## Try it
Repeat each line of the material below exactly as it appears, minus any pictures.

## Available data
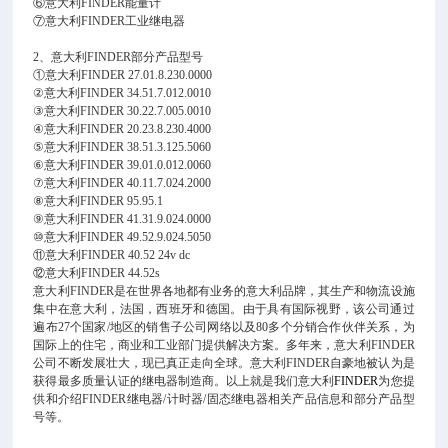
⑥意大利FINDER能量计
⑦意大利FINDER工业继电器
2、意大利FINDER部分产品型号
①意大利FINDER 27.01.8.230.0000
②意大利FINDER 34.51.7.012.0010
③意大利FINDER 30.22.7.005.0010
④意大利FINDER 20.23.8.230.4000
⑤意大利FINDER 38.51.3.125.5060
⑥意大利FINDER 39.01.0.012.0060
⑦意大利FINDER 40.11.7.024.2000
⑧意大利FINDER 95.95.1
⑨意大利FINDER 41.31.9.024.0000
⑩意大利FINDER 49.52.9.024.5050
⑪意大利FINDER 40.52 24v dc
⑫意大利FINDER 44.52s
意大利
FINDER是在世界各地都有业务的意大利品牌，其生产和物流设施
集中在意大利，法国，西班牙和德国。由于具有国际视野，该公司通过
遍布27个国家/地区的销售子公司网络以及80多个分销合作伙伴关系，为
国际上的住宅，商业和工业部门提供解决方案。多年来，意大利FINDER
公司不断发展壮大，现已真正走向全球。意大利FINDER自豪地被认为是
获得最多质量认证的继电器制造商。以上就是我们意大利
FINDER
为您提
供和介绍
FINDER继电器/计时器/固态继电器相关产品信息和部分产品型
号等。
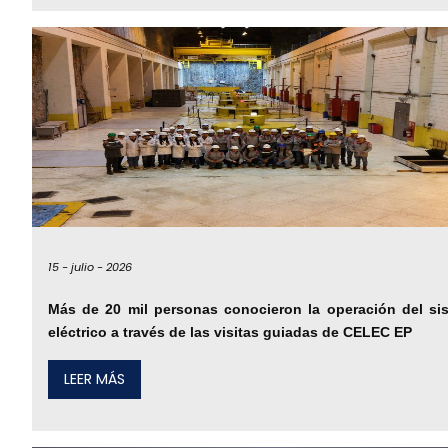
15 -
julio -
2026
Más de 20 mil personas conocieron la operación del si
eléctrico a través de las visitas guiadas de CELEC EP
LEER MÁS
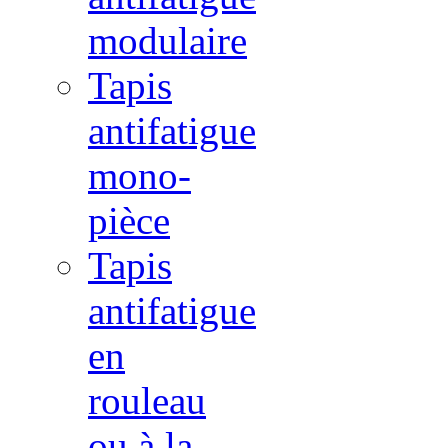
modulaire
Tapis
antifatigue
mono-
pièce
Tapis
antifatigue
en
rouleau
ou à la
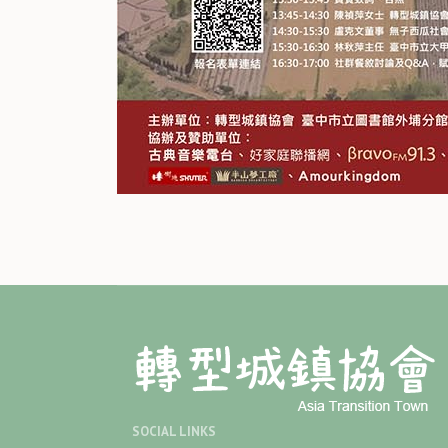
SOCIAL LINKS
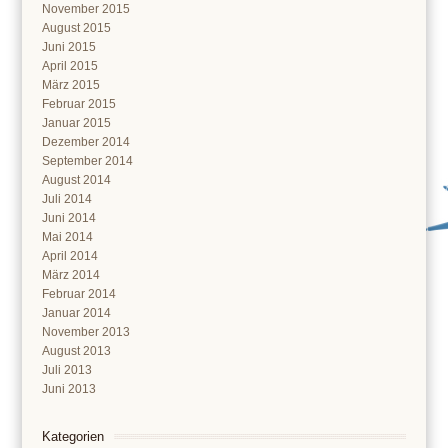
November 2015
August 2015
Juni 2015
April 2015
März 2015
Februar 2015
Januar 2015
Dezember 2014
September 2014
August 2014
Juli 2014
Juni 2014
Mai 2014
April 2014
März 2014
Februar 2014
Januar 2014
November 2013
August 2013
Juli 2013
Juni 2013
Kategorien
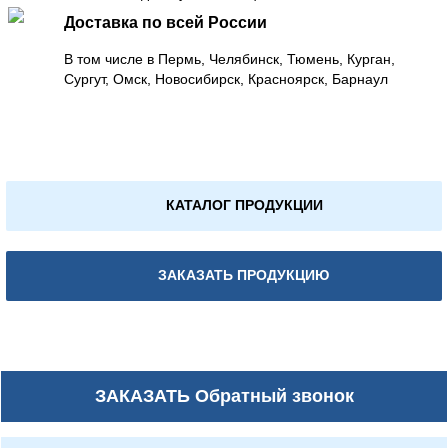
Доставка по всей России
В том числе в Пермь, Челябинск, Тюмень, Курган,
Сургут, Омск, Новосибирск, Красноярск, Барнаул
КАТАЛОГ ПРОДУКЦИИ
ЗАКАЗАТЬ ПРОДУКЦИЮ
ЗАКАЗАТЬ
Обратный звонок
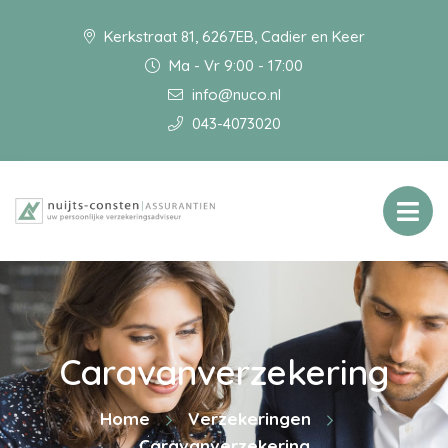
Kerkstraat 81, 6267EB, Cadier en Keer
Ma - Vr 9:00 - 17:00
info@nuco.nl
043-4073020
Caravanverzekering
Home
Verzekeringen
Caravanverzekering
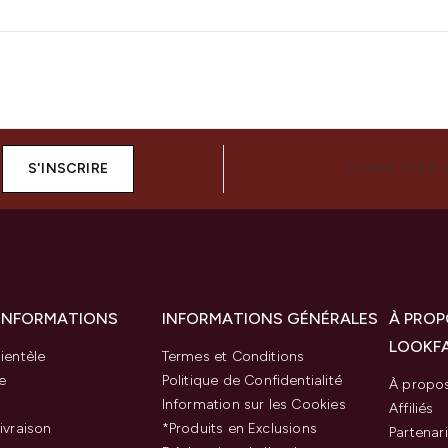
S'INSCRIRE
CONNECTEZ-
 INFORMATIONS
INFORMATIONS GÉNÉRALES
À PROP
LOOKF
ientèle
Termes et Conditions
e
Politique de Confidentialité
À propo
Information sur les Cookies
Affiliés
ivraison
*Produits en Exclusions
Partenar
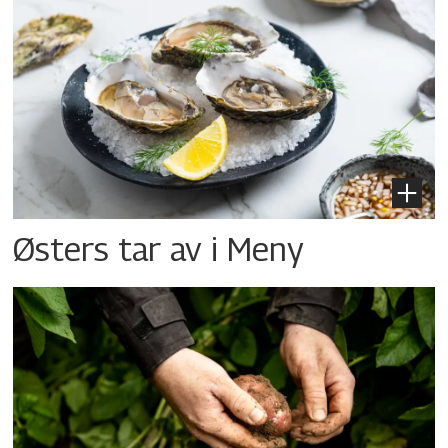
Østers tar av i Meny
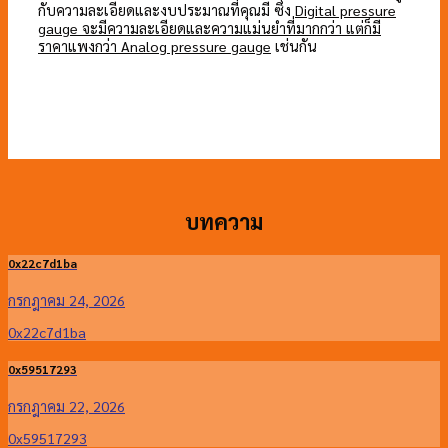
กับความละเอียดและงบประมาณที่คุณมี ซึ่ง
Digital pressure
gauge จะมีความละเอียดและความแม่นยำที่มากกว่า แต่ก็มี
ราคาแพงกว่า Analog pressure gauge
เช่นกัน
บทความ
0x22c7d1ba
กรกฎาคม 24, 2026
0x22c7d1ba
0x59517293
กรกฎาคม 22, 2026
0x59517293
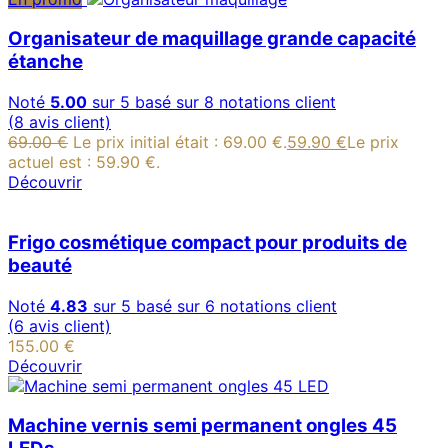
Organisateur de maquillage grande capacité
étanche
Noté
5.00
sur 5 basé sur
8
notations client
(
8
avis client)
69.00
€
Le prix initial était : 69.00 €.
59.90
€
Le prix
actuel est : 59.90 €.
Découvrir
Frigo cosmétique compact pour produits de
beauté
Noté
4.83
sur 5 basé sur
6
notations client
(
6
avis client)
155.00
€
Découvrir
Machine vernis semi permanent ongles 45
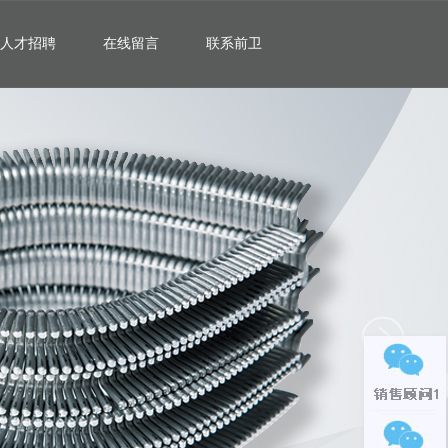
人才招聘
在线留言
联系前卫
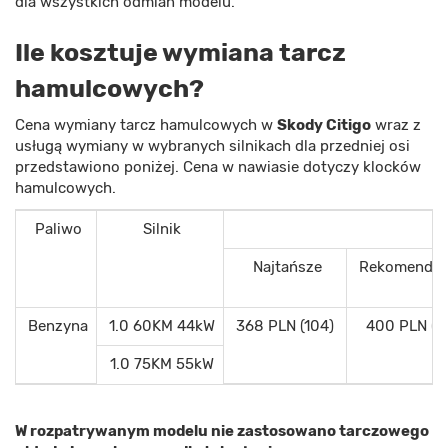
dla wszystkich odmian modelu.
Ile kosztuje wymiana tarcz
hamulcowych?
Cena wymiany tarcz hamulcowych w
Skody Citigo
wraz z
usługą wymiany w wybranych silnikach dla przedniej osi
przedstawiono poniżej. Cena w nawiasie dotyczy klocków
hamulcowych.
Paliwo
Silnik
Pr
Najtańsze
Rekomendo
Benzyna
1.0 60KM 44kW
368 PLN (104)
400 PLN (1
1.0 75KM 55kW
W rozpatrywanym modelu nie zastosowano tarczowego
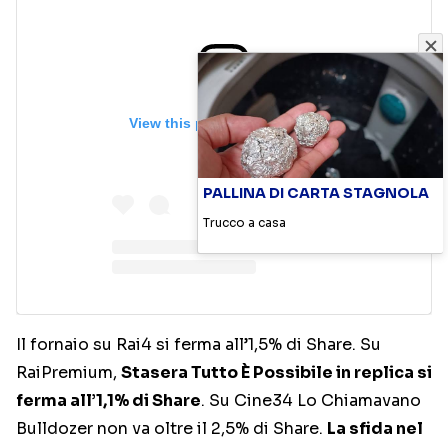
View this post on Instagram
PALLINA DI CARTA STAGNOLA
Trucco a casa
Il fornaio su Rai4 si ferma all’1,5% di Share. Su
RaiPremium,
Stasera Tutto È Possibile in replica si
ferma all’1,1% di Share
. Su Cine34 Lo Chiamavano
Bulldozer non va oltre il 2,5% di Share.
La sfida nel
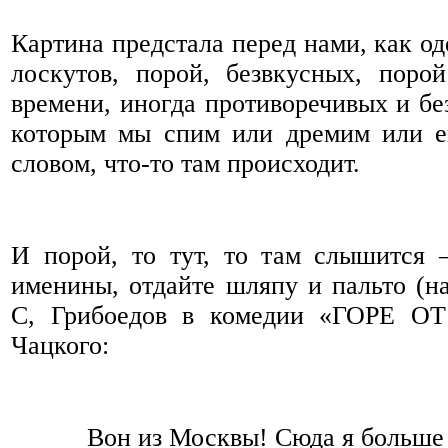
Картина предстала перед нами, как од
лоскутов, порой, безвкусных, поро
времени, иногда противоречивых и бе
которым мы спим или дремим или е
словом, что-то там происходит.
И порой, то тут, то там слышится 
именины, отдайте шляпу и пальто (на
С, Грибоедов в комедии «ГОРЕ О
Чацкого:
Вон из Москвы! Сюда я больше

## Response for this exercise
⑥意大利FINDER能量计
⑦意大利FINDER工业继电器
2、意大利FINDER部分产品型号
①意大利FINDER 27.01.8.230.0000
②意大利FINDER 34.51.7.012.0010
③意大利FINDER 30.22.7.005.0010
④意大利FINDER 20.23.8.230.4000
⑤意大利FINDER 38.51.3.125.5060
⑥意大利FINDER 39.01.0.012.0060
⑦意大利FINDER 40.11.7.024.2000
⑧意大利FINDER 95.95.1
⑨意大利FINDER 41.31.9.024.0000
⑩意大利FINDER 49.52.9.024.5050
⑪意大利FINDER 40.52 24v dc
⑫意大利FINDER 44.52s
意大利
FINDER是在世界各地都有业务的意大利品牌，其生产和物流设施
集中在意大利，法国，西班牙和德国。由于具有国际视野，该公司通过
遍布27个国家/地区的销售子公司网络以及80多个分销合作伙伴关系，为
国际上的住宅，商业和工业部门提供解决方案。多年来，意大利FINDER
公司不断发展壮大，现已真正走向全球。意大利FINDER自豪地被认为是
获得最多质量认证的继电器制造商。以上就是我们意大利
FINDER
为您提
供和介绍
FINDER继电器/计时器/固态继电器相关产品信息和部分产品型
号等。
15 -
julio -
2026
Más de 20 mil personas conocieron la operación del si
eléctrico a través de las visitas guiadas de CELEC EP
LEER MÁS
modulaire
Tapis
antifatigue
mono-
pièce
Tapis
antifatigue
en
rouleau
ou à la
SOCIAL LINKS
November 2015
August 2015
Juni 2015
April 2015
März 2015
Februar 2015
Januar 2015
Dezember 2014
September 2014
August 2014
Juli 2014
Juni 2014
Mai 2014
April 2014
März 2014
Februar 2014
Januar 2014
November 2013
August 2013
Juli 2013
Juni 2013
Kategorien
Доставка по всей России
В том числе в Пермь, Челябинск, Тюмень, Курган,
Сургут, Омск, Новосибирск, Красноярск, Барнаул
КАТАЛОГ ПРОДУКЦИИ
ЗАКАЗАТЬ ПРОДУКЦИЮ
ЗАКАЗАТЬ
Обратный звонок
Kerkstraat 81, 6267EB, Cadier en Keer
Ma - Vr 9:00 - 17:00
info@nuco.nl
043-4073020
Caravanverzekering
Home
Verzekeringen
Caravanverzekering
S'INSCRIRE
CONNECTEZ-
 INFORMATIONS
INFORMATIONS GÉNÉRALES
À PROP
LOOKF
ientèle
Termes et Conditions
e
Politique de Confidentialité
À propo
Information sur les Cookies
Affiliés
ivraison
*Produits en Exclusions
Partenar
Østers tar av i Meny
กับความละเอียดและงบประมาณที่คุณมี ซึ่ง
Digital pressure
gauge จะมีความละเอียดและความแม่นยำที่มากกว่า แต่ก็มี
ราคาแพงกว่า Analog pressure gauge
เช่นกัน
บทความ
0x22c7d1ba
กรกฎาคม 24, 2026
0x22c7d1ba
0x59517293
กรกฎาคม 22, 2026
0x59517293
Organisateur de maquillage grande capacité
étanche
Noté
5.00
sur 5 basé sur
8
notations client
(
8
avis client)
69.00
€
Le prix initial était : 69.00 €.
59.90
€
Le prix
actuel est : 59.90 €.
Découvrir
Frigo cosmétique compact pour produits de
beauté
Noté
4.83
sur 5 basé sur
6
notations client
(
6
avis client)
155.00
€
Découvrir
Machine vernis semi permanent ongles 45
人才招聘
在线留言
联系前卫
dla wszystkich odmian modelu.
Ile kosztuje wymiana tarcz
hamulcowych?
Cena wymiany tarcz hamulcowych w
Skody Citigo
wraz z
usługą wymiany w wybranych silnikach dla przedniej osi
przedstawiono poniżej. Cena w nawiasie dotyczy klocków
hamulcowych.
Paliwo
Silnik
Pr
Najtańsze
Rekomendo
Benzyna
1.0 60KM 44kW
368 PLN (104)
400 PLN (1
1.0 75KM 55kW
W rozpatrywanym modelu nie zastosowano tarczowego
View this post on Instagram
PALLINA DI CARTA STAGNOLA
Trucco a casa
Il fornaio su Rai4 si ferma all’1,5% di Share. Su
RaiPremium,
Stasera Tutto È Possibile in replica si
ferma all’1,1% di Share
. Su Cine34 Lo Chiamavano
Bulldozer non va oltre il 2,5% di Share.
La sfida nel
Картина предстала перед нами, как од
лоскутов, порой, безвкусных, поро
времени, иногда противоречивых и бе
которым мы спим или дремим или е
словом, что-то там происходит.
И порой, то тут, то там слышится 
именины, отдайте шляпу и пальто (на
С, Грибоедов в комедии «ГОРЕ О
Чацкого:
Вон из Москвы! Сюда я больше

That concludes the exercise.